▶ **Excerpted text**:
★ ★ ★

It is difficult to describe comprehensively the place that classical learning had in Newfoundland society (distinct from the educational system) in the nineteenth and early twentieth centuries. The writing and publication of Talbot's books represent unique events--attempts at what we today call "classical scholarship"--but other products or activities on a smaller scale can be found. Catholic clerics in particular used Latin as a medium of communication, of course. (65) The polymath Moses Harvey (1820-1901) published in The Maritime Monthly an article on the Roman catacombs and a two-part article on Pompeii. (66) There is a report of a lecture delivered in the Athenaeum in 1877 by A.J.W. McNeilly, "'When Astraea shall return or the coming of the new golden age" (67); the reference to Astraea is drawn from Virgil's Fourth Eclogue, the so-called "Messianic." (68) In 1938 a writer in the Newfoundland Quarterly reports that around 1888 the same McNeilly published in one of the local papers (source and date unspecified) a send-up of Horace's Satire 9 in Book 1, called "Against Bores and Such," adapted to the contemporary Newfoundland scene. Only the beginning could be recalled:
Walking one day down 'sacred' Water Street
Musing on politics, I chanced to meet
A noted bore, one whom by name I knew,
Or just enough to pass with 'how dy'e do.'
He rushed upon me like a body-gripper
And grasped my passive hand within his flipper. (69)

★ ★ ★

▶ **Data provided**:
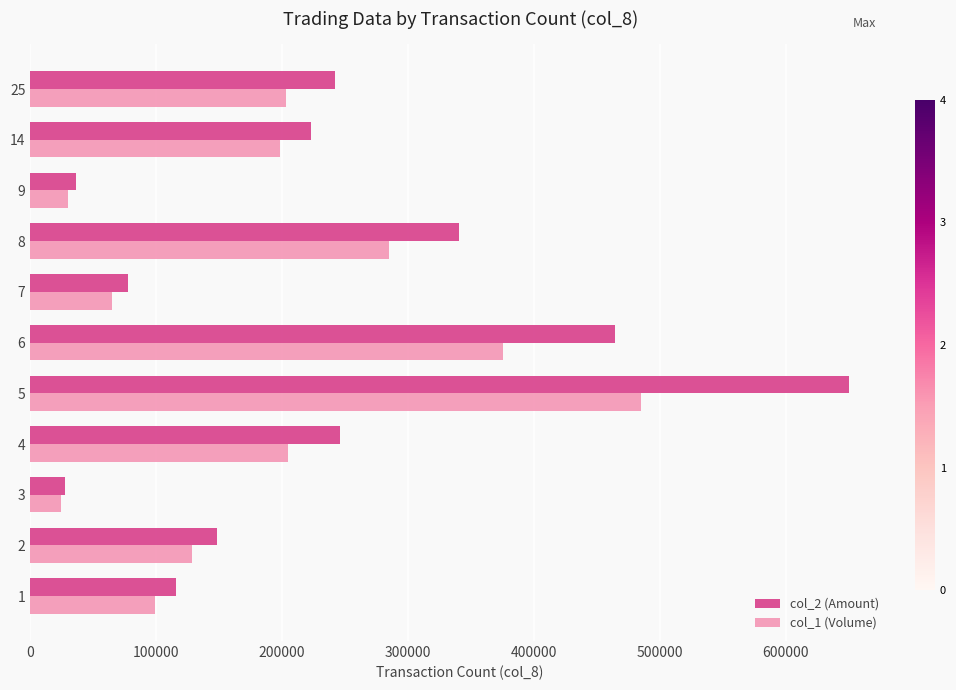

Which series has the largest range (max minus min)?

col_2 (Amount)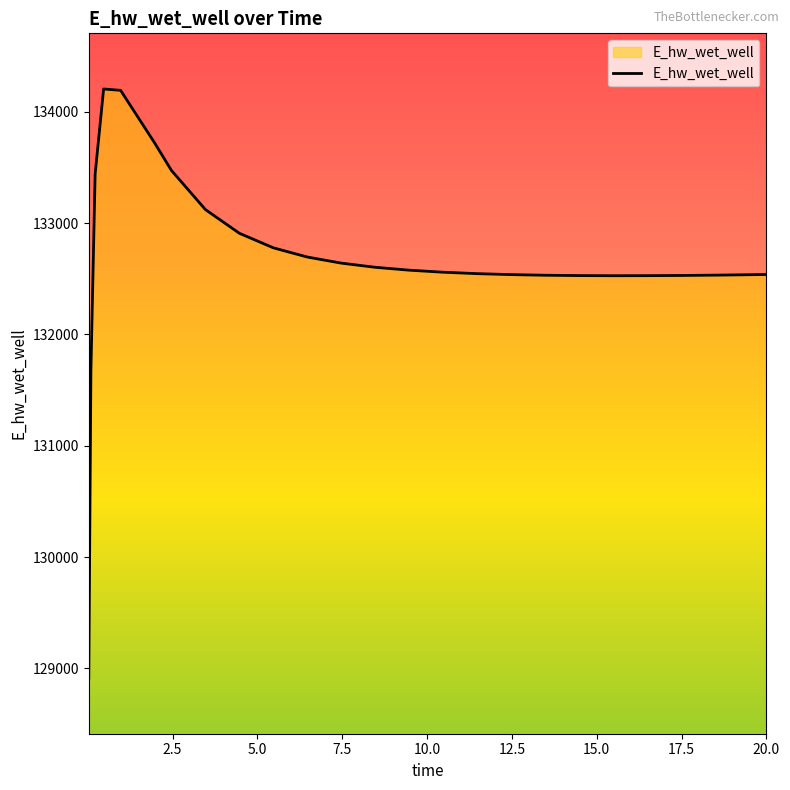

What is the minimum value shown in the chart?

128913.1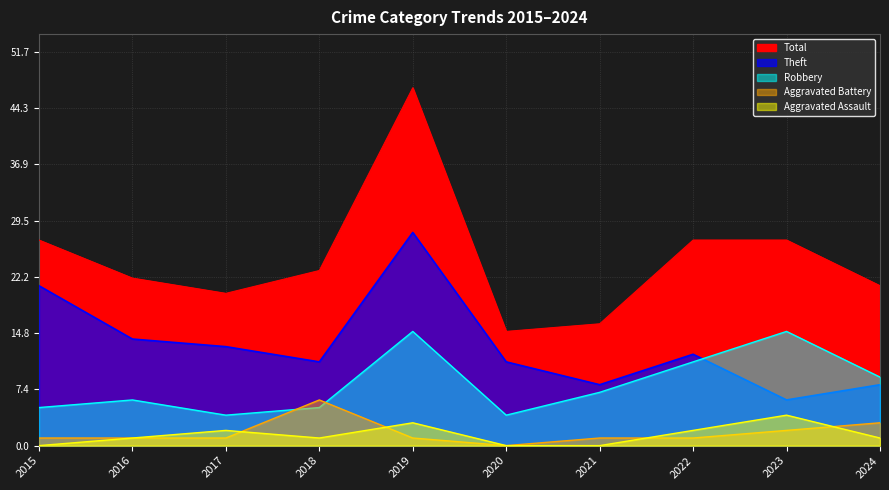

What are all the series names shown in the legend?

Aggravated Assault, Aggravated Battery, Robbery, Theft, Total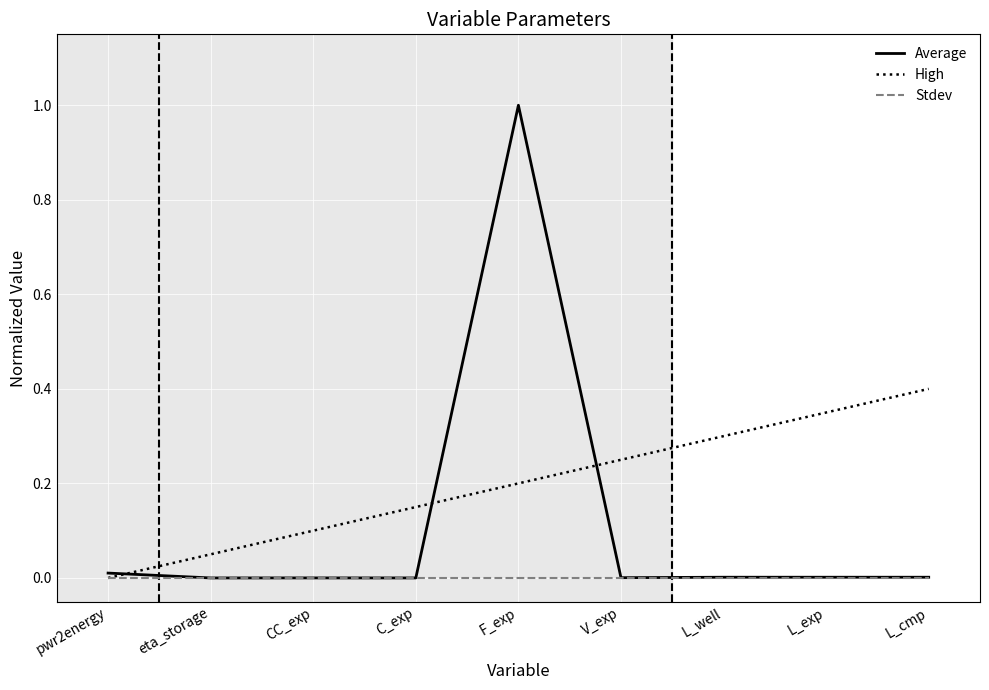

How many positive values does the High series have?

8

★ ★ ★

▶ **Exercises**:
1: In the passage on classical learning in Newfoundland, which satire of Horace did McNeilly's "Against Bores and Such" send up?
2: Please proceed with the passage on classical learning in Newfoundland, picking up after its final line.

▶ **Answers in order**:
1: Horace's Satire 9 in Book 1.

2:
In 1899 in the Tribune Holiday Number, a Christmas annual, Bishop Howley published a translation of Horace, Odes Book 3, 25--remarkably so, since it is an invocation to the god Bacchus. (70) And books on Greek and Roman history and culture, for general readers and not only for students, could be purchased from local sellers and borrowed from the collection in the Athenaeum, though after its destruction in the fire of 1892 St. John's did not have a public library again until 1936. (71)

All this does not amount to very much, (72) but one source has proved to be a gauge of the classical presence in Newfoundland among people who cared about such things. The Newfoundland Quarterly (NQ) is Canada's oldest operating magazine, designed at its inception in 1901 to be "a literary magazine of interest to Newfoundlanders at home and abroad." (73)1 have combed all 100 issues up to 1925 for relevant evidence. Of course, the very trivial does not deserve much notice, or else it has value only for its humour. For instance, we learn that Laurence O'Brien, representative for St. John's in the House of Assembly (1841-50), who succeeded in having many roads built in various outports near the city, was called "The Colossus of Roads," and, in an obvious play on words, an article on fly-fishing was authored by "Exocoetus Volitans,"the Linnaean term for a species of tropical flying fish. (74) Other casual references--to Caesar, Cicero, Seneca, Aeschylus, Euripides, Homer, Socrates, Quintilian, Josephus, and so on--do not tell us much, each on its own, (73) but their sheer number and the facility with which they are usually incorporated into essays or, occasionally, poems say a good deal about the authors' level of comfort with classical antiquity. Consider one example, the sixth stanza in the eight-stanza poem Limericks, by Eros Wayback (a.k.a. Edward St. George) in NQ 6.1 (1906:12). The subject of the stanza is a woman recently arrived in the Underworld:
Then she dropped with the shades down in Hades,
As, "Facilis descensus" the grade is,
The Chief said he'd be hanged,
As well as being danged,
If he'd keep open hall for such ladies.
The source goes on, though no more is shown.